◆ **Work instruction A**:
List every username that posts in the forum thread about new superheroes, each name once, in order of first appearance.
◆ **Work instruction B**:
Write the next part of the forum thread about new superheroes, starting after its last line.

***** Passage shown *****

# SUPERHEROS WE SHOULD HAVE ... Now that we have 'Captain Underpants' who is going to be next ?



## Greyson (Sep 1, 2017)

Captain Titillation ?


----------



## Greyson (Sep 1, 2017)

Observant Man ?


----------



## Greyson (Sep 1, 2017)

Distraction Man ?
.


----------



## Greyson (Sep 1, 2017)

Politically Correct Man ... I don't think so ...
.


----------



## Pappy (Sep 2, 2017)

Here come Retirerment Man to save the day.


----------



## SifuPhil (Sep 2, 2017)

Hello Kitty Man!


----------



## Greyson (Sep 2, 2017)

SifuPhil said:


> Hello Kitty Man!
> 
> View attachment 41579


Why have you got a budgerigar in your pants ... ?


----------



## Falcon (Sep 2, 2017)

Oh  Phil.  I just ADORE your outfit.  Did Shali help you with it?

(BTW.......It's good to see you again.  You look fit & hale.)


----------



## SifuPhil (Sep 2, 2017)

Greyson said:


> Why have you got a budgerigar in your pants ... ?



Um ... because I'm wearing budgie-smugglers?


----------



## SifuPhil (Sep 2, 2017)

Falcon said:


> Oh  Phil.  I just ADORE your outfit.  Did Shali help you with it?
> 
> (BTW.......It's good to see you again.  You look fit & hale.)



Yes, she was the mastermind behind the color combinations and the height of the boots. (I wanted thigh-high black leather but she talked me out of it).

And thank you. Yes, I'm fit to be hailed, as you can tell from my patented Super-Hero Pose! I hang out downtown dressed in my outfit, just waiting to be hailed ...


----------



## jujube (Sep 2, 2017)

Captain Hot-Flash.  The super hero for menopausal women.


----------



## Greyson (Sep 2, 2017)

SifuPhil said:


> Um ... because I'm wearing budgie-smugglers?



[h=1]Bringing a Bird into the United States[/h]Although CDC has rescinded its restriction on the importation of birds and bird products, CDC supports USDA/APHIS in its ongoing regulations to prohibit or restrict the importation of birds, poultry, and unprocessed birds and poultry products (such as eggs and feathers) from countries where highly pathogenic avian influenza (HPAI H5N1) has been confirmed in poultry. For more information about CDC’s role, please see CDC Has Rescinded Embargo of Birds from Specified Countries.
USDA’s Animal and Plant Health Inspection Service (APHIS) implements regulations regarding the importation of birds. To import a pet bird of non-U.S. origin, meaning a bird imported for personal pleasure of the individual owner and not for resale, the owner must fulfill the following requirements:


Obtain a USDA Import Permit[PDF – 74 KB, 1 page]
Provide a current health certificate issued by a full-time salaried veterinarian employed for the agency responsible for animal health of the national government in the exporting country of origin.

***** Recorded data *****

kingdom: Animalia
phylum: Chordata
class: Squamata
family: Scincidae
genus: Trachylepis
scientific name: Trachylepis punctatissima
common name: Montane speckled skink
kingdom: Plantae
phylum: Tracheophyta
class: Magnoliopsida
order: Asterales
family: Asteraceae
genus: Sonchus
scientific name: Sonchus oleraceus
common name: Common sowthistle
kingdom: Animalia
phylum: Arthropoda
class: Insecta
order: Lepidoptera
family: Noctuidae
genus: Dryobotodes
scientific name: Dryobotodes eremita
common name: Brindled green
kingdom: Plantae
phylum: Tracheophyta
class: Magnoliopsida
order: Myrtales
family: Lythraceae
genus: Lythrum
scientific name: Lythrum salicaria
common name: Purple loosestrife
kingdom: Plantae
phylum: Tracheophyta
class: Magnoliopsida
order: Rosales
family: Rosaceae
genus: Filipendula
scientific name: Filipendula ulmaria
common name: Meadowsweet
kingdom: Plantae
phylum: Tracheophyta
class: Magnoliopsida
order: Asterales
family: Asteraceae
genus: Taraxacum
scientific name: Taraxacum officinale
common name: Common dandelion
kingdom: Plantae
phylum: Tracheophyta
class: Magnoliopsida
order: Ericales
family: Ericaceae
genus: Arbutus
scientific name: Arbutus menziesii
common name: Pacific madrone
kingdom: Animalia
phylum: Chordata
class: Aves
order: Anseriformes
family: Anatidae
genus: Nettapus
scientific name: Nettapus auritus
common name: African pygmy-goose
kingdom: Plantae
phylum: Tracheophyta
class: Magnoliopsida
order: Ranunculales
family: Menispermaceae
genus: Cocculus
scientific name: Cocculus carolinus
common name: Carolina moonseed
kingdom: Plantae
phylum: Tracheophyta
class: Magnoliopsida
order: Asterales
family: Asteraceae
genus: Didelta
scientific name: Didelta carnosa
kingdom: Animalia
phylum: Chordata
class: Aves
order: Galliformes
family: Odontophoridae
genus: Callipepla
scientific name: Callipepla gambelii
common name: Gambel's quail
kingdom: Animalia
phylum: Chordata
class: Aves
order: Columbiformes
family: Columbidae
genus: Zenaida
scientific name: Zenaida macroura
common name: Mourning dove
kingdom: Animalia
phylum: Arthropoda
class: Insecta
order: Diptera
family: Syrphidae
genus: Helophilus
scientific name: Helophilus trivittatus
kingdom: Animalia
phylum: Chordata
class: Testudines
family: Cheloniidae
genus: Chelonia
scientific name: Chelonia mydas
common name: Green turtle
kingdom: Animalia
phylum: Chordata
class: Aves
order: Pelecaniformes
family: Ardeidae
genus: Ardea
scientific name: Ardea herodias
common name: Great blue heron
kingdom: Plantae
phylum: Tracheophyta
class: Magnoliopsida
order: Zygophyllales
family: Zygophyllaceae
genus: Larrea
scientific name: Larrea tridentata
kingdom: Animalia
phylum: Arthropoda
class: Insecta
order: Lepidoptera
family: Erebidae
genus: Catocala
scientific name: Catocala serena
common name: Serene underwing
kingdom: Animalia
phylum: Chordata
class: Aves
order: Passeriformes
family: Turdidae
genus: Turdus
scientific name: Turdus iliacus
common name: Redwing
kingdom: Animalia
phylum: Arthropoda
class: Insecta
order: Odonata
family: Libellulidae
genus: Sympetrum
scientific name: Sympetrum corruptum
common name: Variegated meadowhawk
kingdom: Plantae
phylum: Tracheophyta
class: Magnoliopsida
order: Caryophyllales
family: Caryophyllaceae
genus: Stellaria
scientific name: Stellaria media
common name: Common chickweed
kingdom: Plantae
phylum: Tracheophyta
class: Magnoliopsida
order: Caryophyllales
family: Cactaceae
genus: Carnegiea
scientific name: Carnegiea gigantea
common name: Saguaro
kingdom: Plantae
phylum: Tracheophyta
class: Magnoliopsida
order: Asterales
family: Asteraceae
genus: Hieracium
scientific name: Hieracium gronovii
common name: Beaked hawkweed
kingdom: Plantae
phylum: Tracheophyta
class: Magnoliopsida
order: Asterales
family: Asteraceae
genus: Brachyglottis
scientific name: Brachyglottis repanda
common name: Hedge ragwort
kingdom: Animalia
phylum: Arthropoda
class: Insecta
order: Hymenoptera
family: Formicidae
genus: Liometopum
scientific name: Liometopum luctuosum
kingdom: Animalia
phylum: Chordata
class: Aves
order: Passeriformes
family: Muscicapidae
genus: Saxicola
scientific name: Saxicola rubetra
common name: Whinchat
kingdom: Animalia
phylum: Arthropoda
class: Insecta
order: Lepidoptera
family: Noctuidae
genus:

*****

◆ **Answer space A**:
Greyson, Pappy, SifuPhil, Falcon, jujube

◆ **Answer space B**:
Quarantine the bird for 30 days, at the owner’s expense, in a USDA animal import center (listed on the APHIS website).


----------



## SifuPhil (Sep 2, 2017)

Greyson said:


> *Bringing a Bird into the United States*
> 
> Although CDC has rescinded its restriction on the importation of birds and bird products, CDC supports USDA/APHIS in its ongoing regulations to prohibit or restrict the importation of birds, poultry, and unprocessed birds and poultry products (such as eggs and feathers) from countries where highly pathogenic avian influenza (HPAI H5N1) has been confirmed in poultry. For more information about CDC’s role, please see CDC Has Rescinded Embargo of Birds from Specified Countries.
> USDA’s Animal and Plant Health Inspection Service (APHIS) implements regulations regarding the importation of birds. To import a pet bird of non-U.S. origin, meaning a bird imported for personal pleasure of the individual owner and not for resale, the owner must fulfill the following requirements:
> ...



All well and good, Citizen, but Hello Kitty Man is exempt from these rules, as his business takes him around the world on a regular basis.


----------



## Greyson (Sep 2, 2017)

SifuPhil said:


> All well and good, Citizen, but Hello Kitty Man is exempt from these rules, as his business takes him around the world on a regular basis.







.


----------



## Greyson (Sep 2, 2017)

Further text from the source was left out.